The plaintiff in the case claimed that the letter she received from the defendant containing the validation notice violated the FDCPA because the notice did not include all required information.  The defendant argued that it was not subject to the FDCPA validation notice requirement because its letter was not the “initial communication” the plaintiff received about the debt.  According to the defendant, because the debtor had previously received a validation notice complying with the FDCPA from another debt collector, the defendant was a subsequent debt collector that had no obligation to comply with the validation notice requirement. 

The district court granted summary judgment to the defendant, concluding that the validation notice requirement did not apply to the defendant’s letter because it was not the initial communication that the plaintiff had received about the debt.  According to the district court, the FDCPA’s plain text contemplated only one initial communication with a debtor on a given debt, meaning the initial communication from the initial debt collector. 
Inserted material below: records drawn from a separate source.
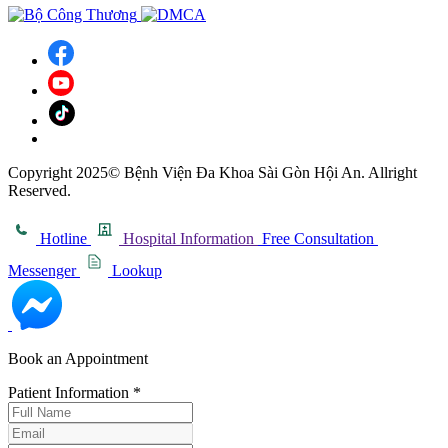
Copyright 2025© Bệnh Viện Đa Khoa Sài Gòn Hội An. Allright
Reserved.
Hotline
Hospital Information
Free Consultation
Messenger
Lookup
Book an Appointment
Patient Information
*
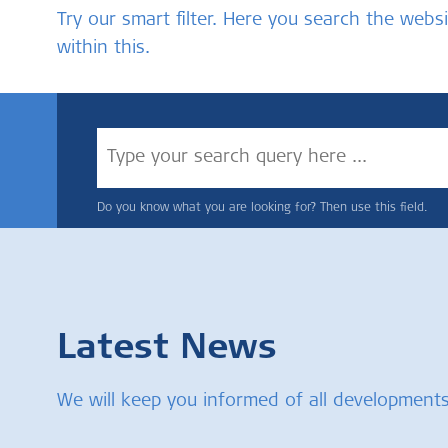
Try our smart filter. Here you search the we
within this.
Do you know what you are looking for? Then use this field.
Latest News
We will keep you informed of all developments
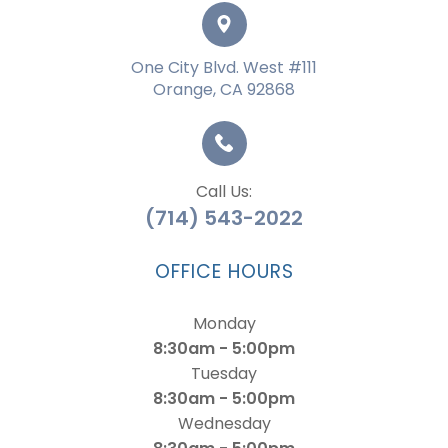
One City Blvd. West #111
Orange, CA 92868
Call Us:
(714) 543-2022
OFFICE HOURS
Monday
8:30am - 5:00pm
Tuesday
8:30am - 5:00pm
Wednesday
In its amicus brief in support of a reversal of the district court’s decision, the CFPB argues that each debt collector that contacts a consumer — not just the first debt collector that attempts to collect a particular debt — must send a validation notice that complies with the FDCPA.  According to the CFPB, §1692g(a) can naturally be read to apply to the initial communication of any debt collector, initial or subsequent, that contacts a consumer about a debt. 

The CFPB also argues that for §1692g(a) to serve its purpose, which was to eliminate the problem of debt collectors attempting to collect the wrong amounts from the wrong consumers, it must apply to both initial and subsequent debt collectors.  Finally, the CFPB asserts that to the extent there is any ambiguity in §1692g(a), the court should defer to the views of the CFPB and FTC (which shares concurrent enforcement authority with the CFPB).